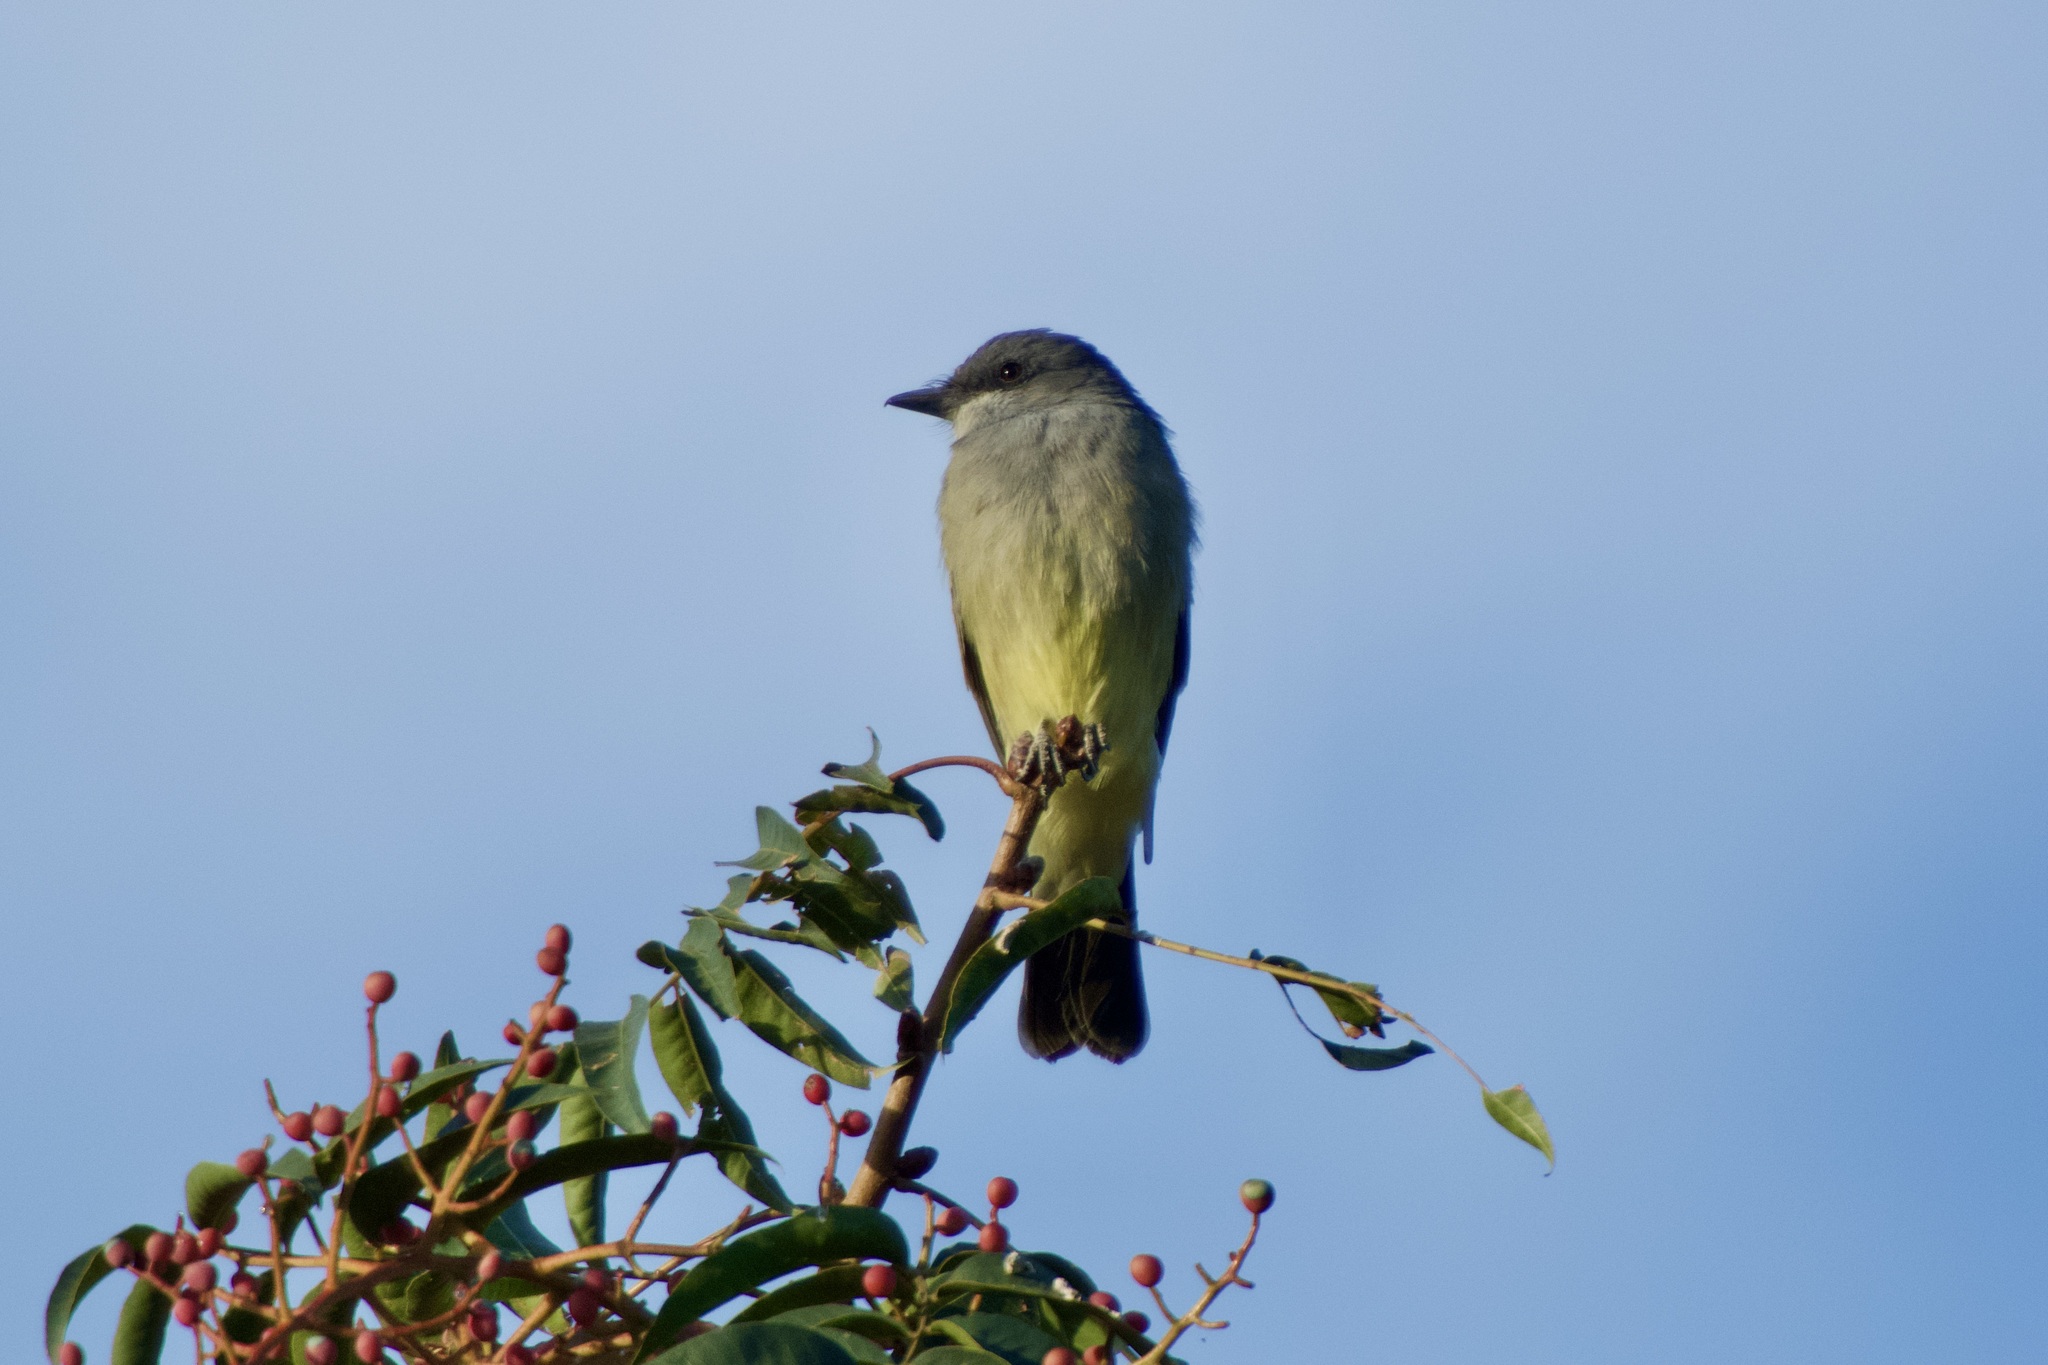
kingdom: Animalia
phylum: Chordata
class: Aves
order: Passeriformes
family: Tyrannidae
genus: Tyrannus
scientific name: Tyrannus vociferans
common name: Cassin's kingbird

- - - -

● WHAT YOU WILL DO
Copy every line of the records above word for word, but leave out the pictures.

● TASK RESPONSE
kingdom: Animalia
phylum: Chordata
class: Aves
order: Passeriformes
family: Tyrannidae
genus: Tyrannus
scientific name: Tyrannus vociferans
common name: Cassin's kingbird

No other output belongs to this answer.